Friday, November 11, 2016

1980 Week: The American Success Company



          Writer-director William Richert displayed tremendous promise with his first fiction feature, Winter Kills (1979), a strange conspiracy thriller boasting an incredible cast and a lush look. Although the movie has as many problems as it does virtues, the style and verve of the piece seemed to bode well for Richert’s subsequent efforts. Alas, the filmmaker’s sophomore picture repeated nearly everything that was wrong with his debut while replicating virtually nothing that was right. Originally released in 1980 as The American Success Company but now primarily available in a director-approved recut version from 1983 more succinctly titled Success, the picture follows the misadventures of Harry (Jeff Bridges), a dorky young man who secures a comfortable life by marrying beautiful but cold Sarah (Belinda Bauer), the daughter of Mr. Elliott (Ned Beatty). Mr. Elliot runs the American Success Company, a doppelganger for American Express, so even though Mr. Elliot despises Harry, he ensures that Harry gets cushy executive jobs. Tired of being a doormat for his abusive father-in-law and his withholding wife, Harry assumes a new secondary identity as “Mack,” a flashy mobster who dresses in garish clothes, speaks in the Bogart/Cagney/Robinson mode, and walks with a cane. While pretending to be “Mack,” Harry purchases regular appointments with a sophisticated hooker, Corinne (Bianca Jagger), in order to improve his lovemaking. Concurrently, he contrives a scheme to embezzle money from his employer.
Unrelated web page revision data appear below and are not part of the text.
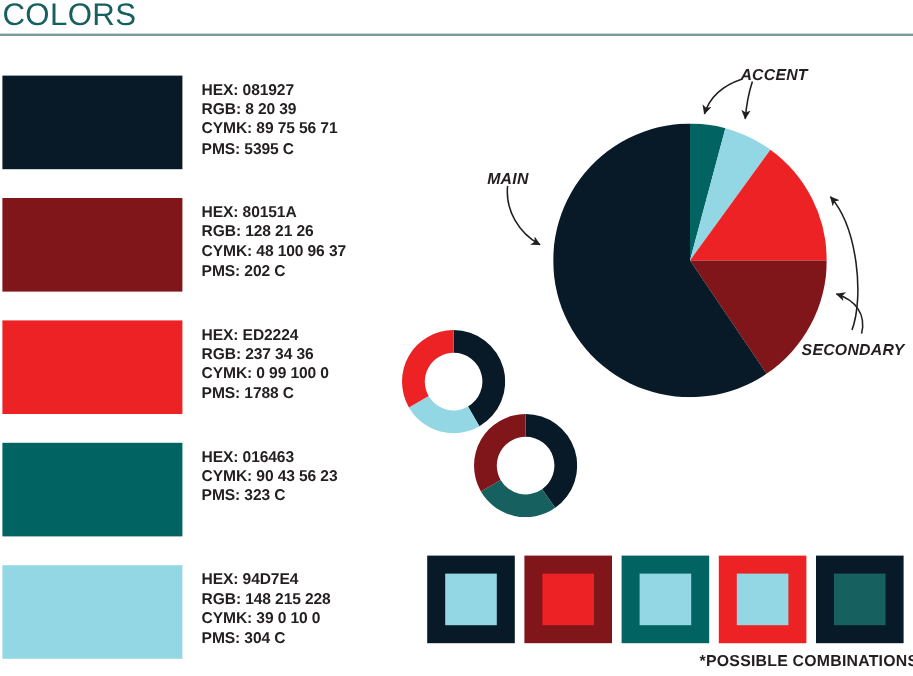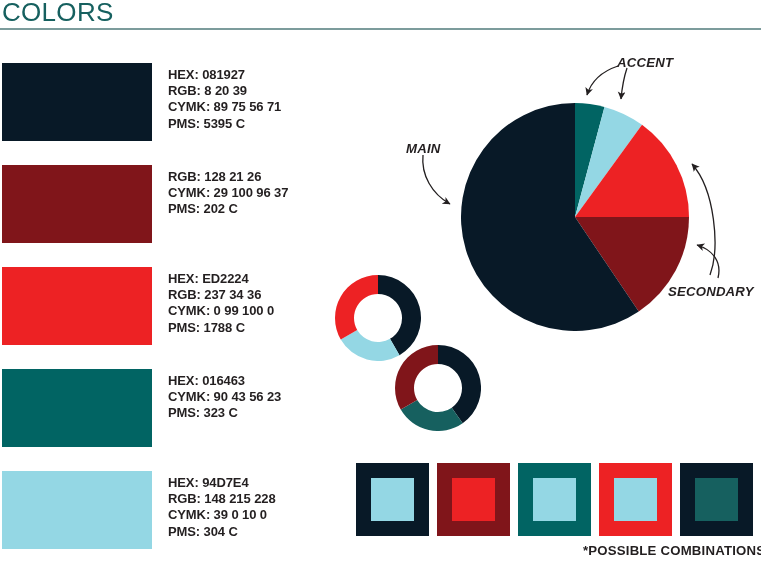--- a/index.html
+++ b/index.html
@@ -84,22 +84,23 @@
         <div class="swatch-info">
           <div>HEX: 081927</div>
           <div>RGB: 8 20 39</div>
           <div>CYMK: 89 75 56 71</div>
           <div>PMS: 5395 C</div>
         </div>
       </div>
       <div class="swatch-row" style="top: 165px;">
         <div class="swatch-chip" style="background: rgb(128, 21, 26);"></div>
         <div class="swatch-info">
+          <div>HEX: 80151A</div>
           <div>RGB: 128 21 26</div>
-          <div>CYMK: 29 100 96 37</div>
+          <div>CYMK: 48 100 96 37</div>
           <div>PMS: 202 C</div>
         </div>
       </div>
       <div class="swatch-row" style="top: 267px;">
         <div class="swatch-chip" style="background: rgb(237, 34, 36);"></div>
         <div class="swatch-info">
           <div>HEX: ED2224</div>
           <div>RGB: 237 34 36</div>
           <div>CYMK: 0 99 100 0</div>
           <div>PMS: 1788 C</div>

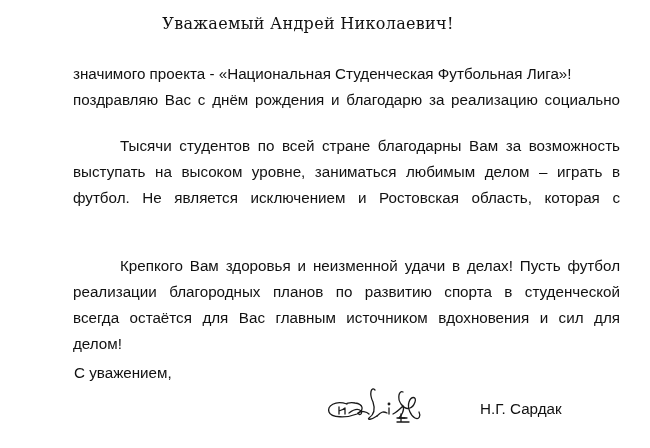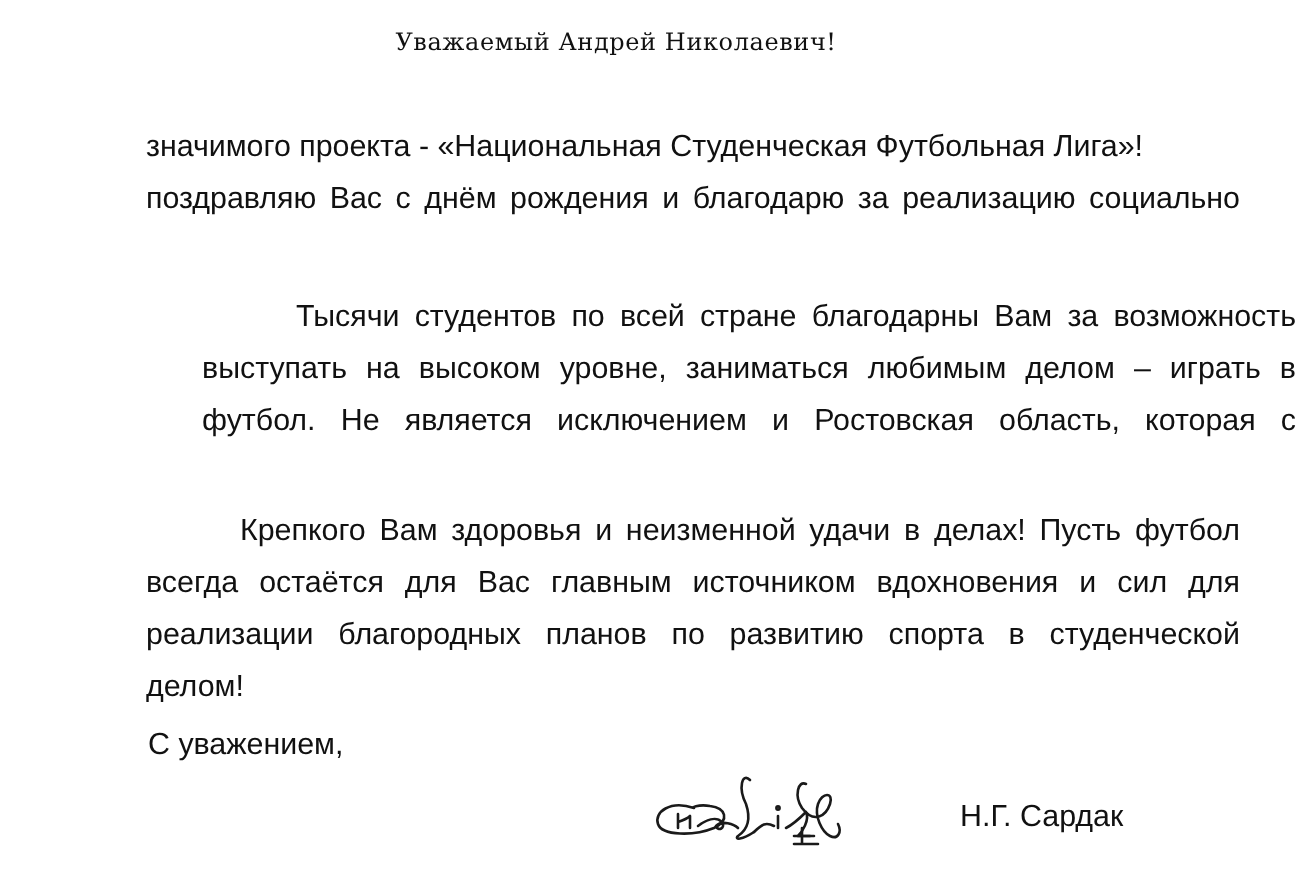--- a/index.html
+++ b/index.html
@@ -15,21 +15,21 @@
       color: #111111;
       font-family: "Liberation Sans Narrow", "Liberation Sans", sans-serif;
     }
     .title {
       position: absolute;
       left: 0;
       top: 14px;
       width: 616px;
       text-align: center;
       font-family: "DejaVu Serif", "Liberation Serif", serif;
-      font-size: 12px;
+      font-size: 16px;
       letter-spacing: 0.3px;
     }
     .para {
       position: absolute;
       left: 73px;
       width: 547px;
       font-family: "Liberation Sans", sans-serif;
       font-size: 15.2px;
       line-height: 26px;
       text-align: justify;
@@ -109,30 +109,30 @@
 
   <div class="para" style="top:61px;">
     <span class="line" style="padding-left:0;"></span>
   </div>
 
   <div class="para" style="top:61px;">
     <span class="line last">значимого проекта - «Национальная Студенческая Футбольная Лига»!</span>
     <span class="line">поздравляю Вас с днём рождения и благодарю за реализацию социально</span>
   </div>
 
-  <div class="para" style="top:146px;margin-left:28px;">
+  <div class="para" style="top:133px;">
     <span class="line" style="padding-left:47px;">Тысячи студентов по всей стране благодарны Вам за возможность</span>
     <span class="line">выступать на высоком уровне, заниматься любимым делом – играть в</span>
     <span class="line">футбол. Не является исключением и Ростовская область, которая с</span>
   </div>
 
   <div class="para" style="top:253px;">
     <span class="line" style="padding-left:47px;">Крепкого Вам здоровья и неизменной удачи в делах! Пусть футбол</span>
+    <span class="line">реализации благородных планов по развитию спорта в студенческой</span>
     <span class="line">всегда остаётся для Вас главным источником вдохновения и сил для</span>
-    <span class="line">реализации благородных планов по развитию спорта в студенческой</span>
     <span class="line last">делом!</span>
   </div>
 
   <div class="regards">С уважением,</div>
 
   <div class="position">Председатель РРООФФ</div>
 
   <div class="signature">
     <svg width="110" height="42" viewBox="0 0 110 42" xmlns="http://www.w3.org/2000/svg">
       <g fill="none" stroke="#1a1a1a" stroke-width="1.3" stroke-linecap="round" stroke-linejoin="round">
          As written by Richert and B-movie icon Larry Cohen, the script never explains Harry’s methods or motives in a satisfactory fashion, and the tone of the piece is awkward. Sometimes Richert goes for broad comedy and fails—the most effective running joke involves premature ejaculation—and sometimes Richert goes for high-minded satire, even though he misses that mark, as well. (In one scene, Harry, posing as “Mack,” proposes selling credit cards to an expanding market—little kids.) Beatty, Jagger, and John Glover give solid turns, benefiting from consistently written characterizations, but the leading performances by Bridges and Bauer are disastrous. Bridges clearly didn’t know whether he was playing a boob or a rake, and Bauer wobbles between incarnating a dolt and a shrew. Almost nothing works in The American Success Company, even with the wall-to-wall exposition of the 1983 version’s voiceover. Unsurprisingly, it took Richert years to score his next feature-directing gig, the middling teen-sex comedy A Night in the Life of Jimmy Reardon (1988). A decade after that, he helmed his last feature to date, an obscure 1998 version of The Man in the Iron Mask.